According to the CoreLogic HPI, national home prices, including distressed sales, increased by 1.4 percent in June 2010 compared to June 2009 and increased by 3.7 percent* in May 2010 compared to May 2009. The June 2.3 percentage point deceleration from May is very large by historical standards. The deceleration was most pronounced in more expensive and distressed segments of the market. Excluding distressed sales, year-over-year prices only increased by 0.2 percent in June and May’s non-distressed HPI increased by 0.5 percent.
“Home price volatility and collateral risk remain very high. The stabilization phase and policy intervention since the spring of 2009 has run its course.

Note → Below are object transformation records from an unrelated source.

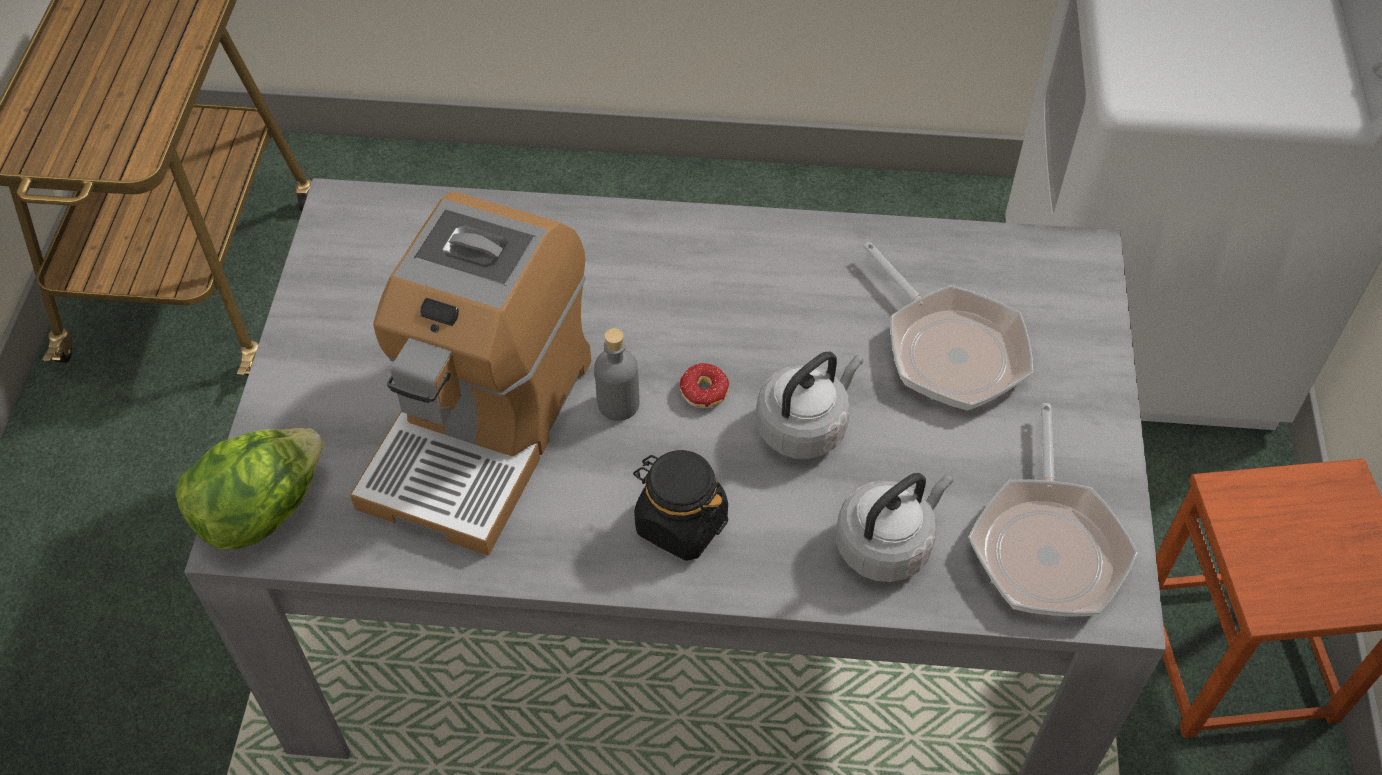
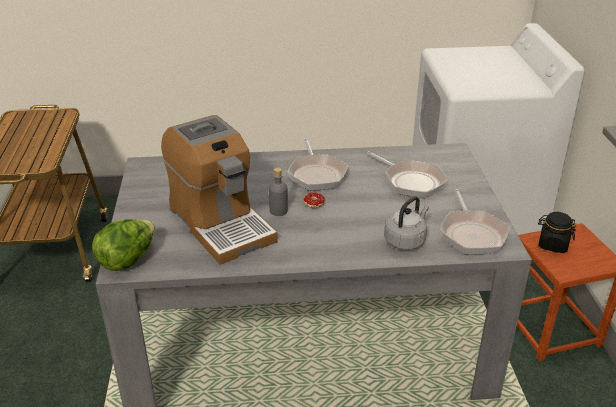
camera: 10 degrees left, 20 degrees down
coffee machine [350,191,591,556] -> coffee machine turned 45 degrees counterclockwise [161,115,278,265]
black jar [633,450,728,561] -> black jar moved to [538,212,577,253]
grey kettle [756,351,863,459] -> none
none -> frying pan [287,139,348,191]

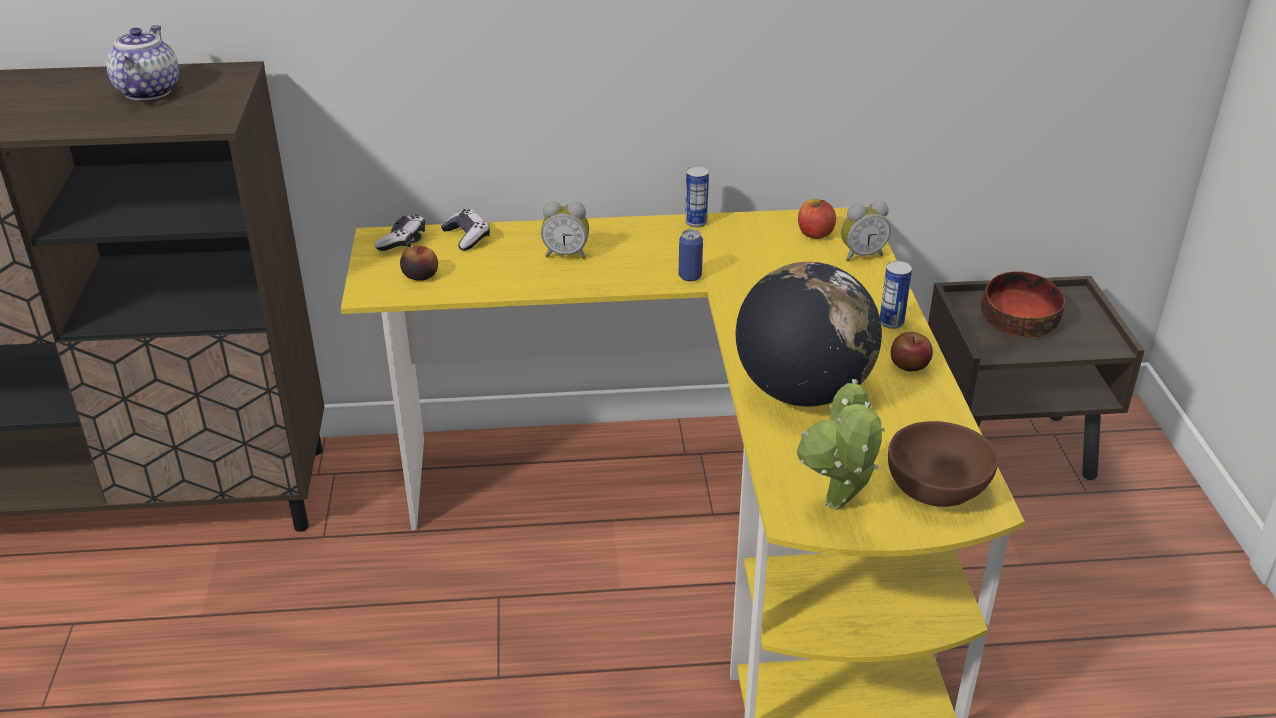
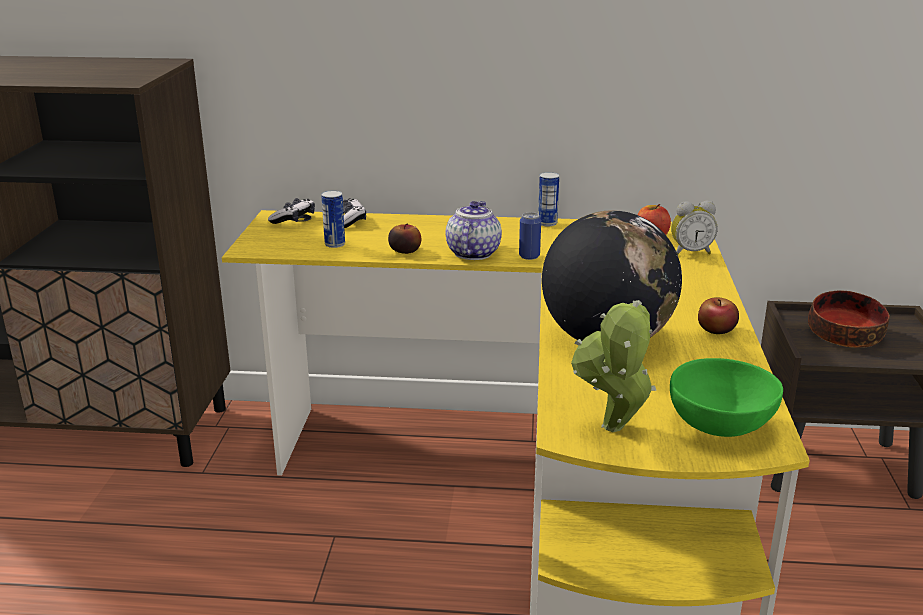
camera: 10 degrees right, 10 degrees down
teapot [106,25,179,100] -> teapot moved to [446,201,502,260]
apple [400,246,438,281] -> apple moved to [388,223,421,254]
alarm clock [541,201,589,259] -> none
can [880,261,912,329] -> can moved to [321,190,345,248]
brown bowl [888,421,998,507] -> green bowl [670,358,783,437]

Prices are expected to further moderately decline as the economy remains weak through the fall,” said Mark Fleming, chief economist for CoreLogic.
The full June 2010 report, including national, state-level, and top metro-level data can be found at www.corelogic.com/About-Us/ResearchTrends/Home-Price-Index-Report—June-2010. aspx.
*May 2010 data was revised up from 2.9 percent to 3.7 percent. Revisions with public record data are standard, and to ensure accuracy, CoreLogic incorporates the newly released public data to provide updated results.